Mais elle recula tout à coup en fronçant légèrement les sourcils. Accoudé à la balustrade rustique enguirlandée de lierre et de clématites, M. Marnel regardait bondir le torrent, et cette contemplation l'absorbait tellement qu'il n'avait pas entendu venir la jeune fille. Celle-ci demeura indécise une seconde, puis avec un mouvement d'épaules très résolu, elle avança... M. Marnel se retourna brusquement et la salua avec son franc sourire habituel.
--Je ne vous ai pas vue à déjeuner, Mademoiselle. Vous n'êtes pas souffrante, j'espère?
--Pas du tout, Monsieur, mais ma grand'mère m'avait donné une besogne très absorbante et j'ai déjeuné assez sommairement aujourd'hui... Vous regardez notre torrent?
--Oui... Il est superbe, et je resterais des heures à le voir bondir, écumer, se rouler comme un monstre en furie. Les dernières pluies l'ont beaucoup gonflé et je crois que ce n'est pas fini...
Il désignait le ciel sombre sur lequel couraient de lourds nuages noirs emportés avec rapidité par le vent. Les châtaigniers s'agitaient désespérément, les jeunes frênes et les bouleaux se tordaient au-dessus de l'abîme. Dans les airs passaient, avec des cris lugubres, de grands oiseaux au plumage foncé. Un souffle de déchaînement et de fureur traversait l'atmosphère frémissante...
--Nous aurons une tempête, dit Isabelle en resserrant autour d'elle son grand manteau brun. Vous verrez comme ce spectacle est beau ici, Monsieur.
--Oui, je ne doute pas que ce doit être magnifique... Vous allez sans doute chez vos voisins, Mademoiselle? C'est là pour vous une précieuse ressource.
--Oh! plus encore que vous ne pouvez le croire! dit-elle avec une ardeur contenue. Ils sont si bons, si nobles!
--Et, sans doute, trouvez-vous là un peu de cette vie intellectuelle et morale dont vous êtes privée ici?
Elle pâlit un peu en regardant anxieusement son interlocuteur, mais celui-ci sourit avec bonté.

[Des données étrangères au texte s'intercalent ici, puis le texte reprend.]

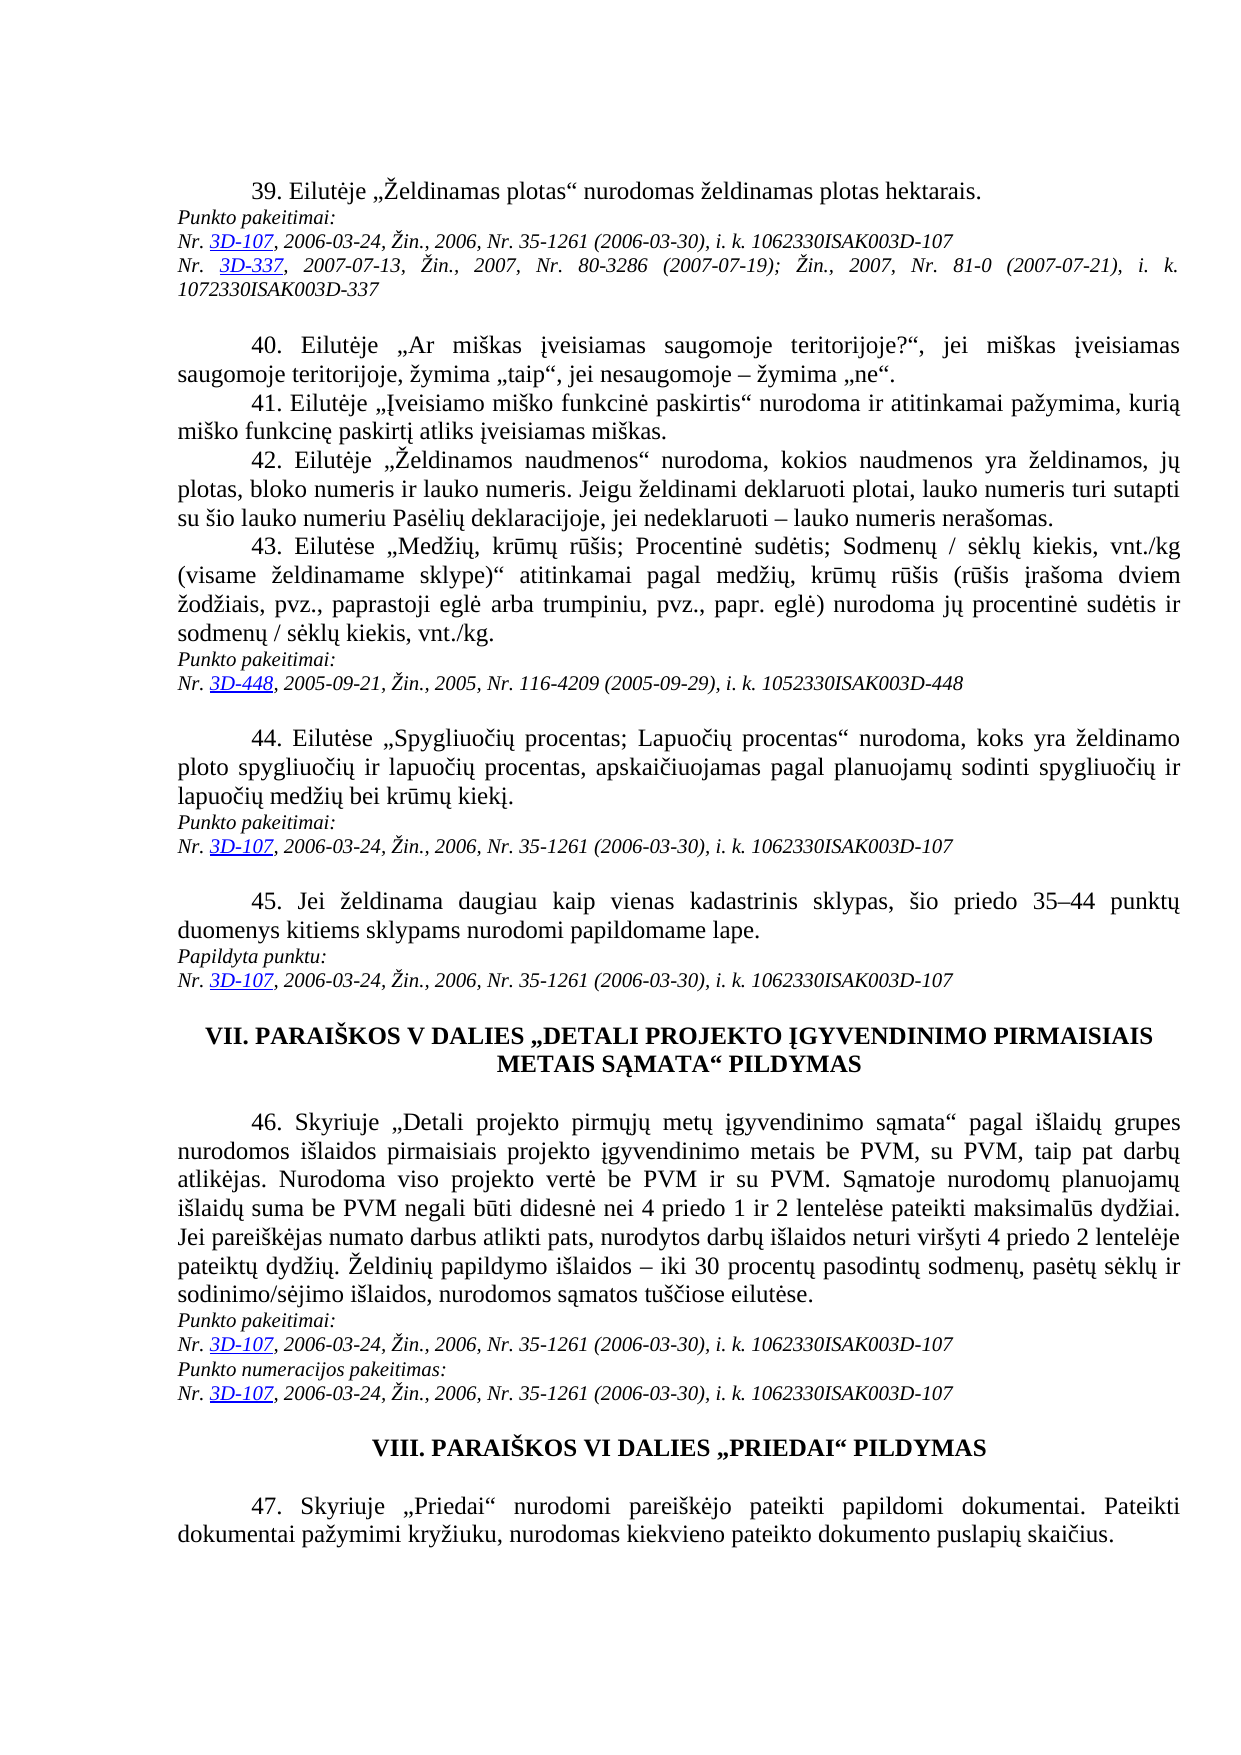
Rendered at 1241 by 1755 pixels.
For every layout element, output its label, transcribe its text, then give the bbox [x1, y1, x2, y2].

text Papildyta punktu: [177, 944, 1181, 968]
text Nr. 3D-107, 2006-03-24, Žin., 2006, Nr. 35-1261 (2006-03-30), i. k. 1062330ISAK003D-107 [177, 968, 1181, 992]
text 46. Skyriuje „Detali projekto pirmųjų metų įgyvendinimo sąmata“ pagal išlaidų grupes nurodomos išlaidos pirmaisiais projekto įgyvendinimo metais be PVM, su PVM, taip pat darbų atlikėjas. Nurodoma viso projekto vertė be PVM ir su PVM. Sąmatoje nurodomų planuojamų išlaidų suma be PVM negali būti didesnė nei 4 priedo 1 ir 2 lentelėse pateikti maksimalūs dydžiai. Jei pareiškėjas numato darbus atlikti pats, nurodytos darbų išlaidos neturi viršyti 4 priedo 2 lentelėje pateiktų dydžių. Želdinių papildymo išlaidos – iki 30 procentų pasodintų sodmenų, pasėtų sėklų ir sodinimo/sėjimo išlaidos, nurodomos sąmatos tuščiose eilutėse. [177, 1107, 1181, 1308]
text 45. Jei želdinama daugiau kaip vienas kadastrinis sklypas, šio priedo 35–44 punktų duomenys kitiems sklypams nurodomi papildomame lape. [177, 886, 1181, 944]
text 42. Eilutėje „Želdinamos naudmenos“ nurodoma, kokios naudmenos yra želdinamos, jų plotas, bloko numeris ir lauko numeris. Jeigu želdinami deklaruoti plotai, lauko numeris turi sutapti su šio lauko numeriu Pasėlių deklaracijoje, jei nedeklaruoti – lauko numeris nerašomas. [177, 445, 1181, 531]
text Nr. 3D-107, 2006-03-24, Žin., 2006, Nr. 35-1261 (2006-03-30), i. k. 1062330ISAK003D-107 [177, 1332, 1181, 1356]
text Nr. 3D-337, 2007-07-13, Žin., 2007, Nr. 80-3286 (2007-07-19); Žin., 2007, Nr. 81-0 (2007-07-21), i. k. 1072330ISAK003D-337 [177, 253, 1181, 301]
text 47. Skyriuje „Priedai“ nurodomi pareiškėjo pateikti papildomi dokumentai. Pateikti dokumentai pažymimi kryžiuku, nurodomas kiekvieno pateikto dokumento puslapių skaičius. [177, 1491, 1181, 1548]
text Punkto numeracijos pakeitimas: [177, 1356, 1181, 1381]
text Nr. 3D-107, 2006-03-24, Žin., 2006, Nr. 35-1261 (2006-03-30), i. k. 1062330ISAK003D-107 [177, 834, 1181, 858]
text 44. Eilutėse „Spygliuočių procentas; Lapuočių procentas“ nurodoma, koks yra želdinamo ploto spygliuočių ir lapuočių procentas, apskaičiuojamas pagal planuojamų sodinti spygliuočių ir lapuočių medžių bei krūmų kiekį. [177, 723, 1181, 809]
text Punkto pakeitimai: [177, 205, 1181, 229]
text Punkto pakeitimai: [177, 1308, 1181, 1332]
text 43. Eilutėse „Medžių, krūmų rūšis; Procentinė sudėtis; Sodmenų / sėklų kiekis, vnt./kg (visame želdinamame sklype)“ atitinkamai pagal medžių, krūmų rūšis (rūšis įrašoma dviem žodžiais, pvz., paprastoji eglė arba trumpiniu, pvz., papr. eglė) nurodoma jų procentinė sudėtis ir sodmenų / sėklų kiekis, vnt./kg. [177, 531, 1181, 646]
text VIII. PARAIŠKOS VI DALIES „PRIEDAI“ PILDYMAS [177, 1433, 1181, 1462]
text Nr. 3D-107, 2006-03-24, Žin., 2006, Nr. 35-1261 (2006-03-30), i. k. 1062330ISAK003D-107 [177, 1381, 1181, 1404]
text 41. Eilutėje „Įveisiamo miško funkcinė paskirtis“ nurodoma ir atitinkamai pažymima, kurią miško funkcinę paskirtį atliks įveisiamas miškas. [177, 388, 1181, 445]
text Nr. 3D-448, 2005-09-21, Žin., 2005, Nr. 116-4209 (2005-09-29), i. k. 1052330ISAK003D-448 [177, 671, 1181, 694]
text 40. Eilutėje „Ar miškas įveisiamas saugomoje teritorijoje?“, jei miškas įveisiamas saugomoje teritorijoje, žymima „taip“, jei nesaugomoje – žymima „ne“. [177, 330, 1181, 388]
text VII. PARAIŠKOS V DALIES „DETALI PROJEKTO ĮGYVENDINIMO pirmaisiais metais SĄMATA“ PILDYMAS [177, 1021, 1181, 1078]
text Punkto pakeitimai: [177, 646, 1181, 671]
text 39. Eilutėje „Želdinamas plotas“ nurodomas želdinamas plotas hektarais. [177, 176, 1181, 205]
text Nr. 3D-107, 2006-03-24, Žin., 2006, Nr. 35-1261 (2006-03-30), i. k. 1062330ISAK003D-107 [177, 229, 1181, 253]
text Punkto pakeitimai: [177, 809, 1181, 834]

--Rassurez-vous, mon enfant, ce n'est pas moi qui en dirai le moindre mot à votre grand'mère. Tout le premier, je déplore le triste système d'éducation qu'elle a imaginé pour vous, et je me réjouis de l'heureux hasard qui vous a fait rencontrer cette famille, car sans cela...
--Oui, sans cela, tout était bientôt fini, dit-elle avec un frémissement. Mais eux, mes chers mais, m'ont appris la bonté, le dévouement, la résignation, ils ont éveillé mon pauvre esprit engourdi... Tenez, Monsieur, nous avons lu hier une de vos oeuvres: _Histoire d'Orient_. Combien cela est charmant!... Et M. Arlys lit tellement bien que...
--M. Arlys, dites-vous? interrompit l'écrivain. Arlys, l'avocat parisien?
--Lui-même, Monsieur. Le connaissez-vous donc?